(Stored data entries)
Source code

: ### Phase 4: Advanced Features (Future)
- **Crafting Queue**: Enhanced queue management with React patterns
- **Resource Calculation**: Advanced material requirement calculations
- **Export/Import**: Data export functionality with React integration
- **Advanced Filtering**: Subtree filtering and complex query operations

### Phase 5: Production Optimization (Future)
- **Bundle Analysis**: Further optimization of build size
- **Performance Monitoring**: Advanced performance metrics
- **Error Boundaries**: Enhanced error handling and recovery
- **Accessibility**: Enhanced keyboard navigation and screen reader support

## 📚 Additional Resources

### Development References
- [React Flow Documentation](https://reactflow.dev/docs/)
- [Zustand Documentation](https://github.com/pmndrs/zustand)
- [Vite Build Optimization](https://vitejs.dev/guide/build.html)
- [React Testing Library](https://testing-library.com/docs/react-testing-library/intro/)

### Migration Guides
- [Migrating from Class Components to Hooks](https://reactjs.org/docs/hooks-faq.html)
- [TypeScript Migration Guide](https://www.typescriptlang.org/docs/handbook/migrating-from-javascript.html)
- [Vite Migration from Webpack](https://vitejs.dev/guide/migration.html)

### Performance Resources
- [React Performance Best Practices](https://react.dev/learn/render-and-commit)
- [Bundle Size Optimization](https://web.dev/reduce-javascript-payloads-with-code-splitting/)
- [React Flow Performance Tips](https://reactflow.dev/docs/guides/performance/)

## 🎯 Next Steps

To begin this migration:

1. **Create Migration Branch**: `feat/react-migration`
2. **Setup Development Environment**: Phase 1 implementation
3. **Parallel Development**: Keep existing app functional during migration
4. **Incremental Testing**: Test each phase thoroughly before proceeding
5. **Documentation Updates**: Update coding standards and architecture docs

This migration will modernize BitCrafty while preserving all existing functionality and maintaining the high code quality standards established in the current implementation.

EXERCISE DIRECTIONS:
Extract, word for word, the lines running from the start of the material through the line that contains "- **Advanced Filtering**: Subtree", with both ends included.

YOUR SOLUTION:
Source code

: ### Phase 4: Advanced Features (Future)
- **Crafting Queue**: Enhanced queue management with React patterns
- **Resource Calculation**: Advanced material requirement calculations
- **Export/Import**: Data export functionality with React integration
- **Advanced Filtering**: Subtree filtering and complex query operations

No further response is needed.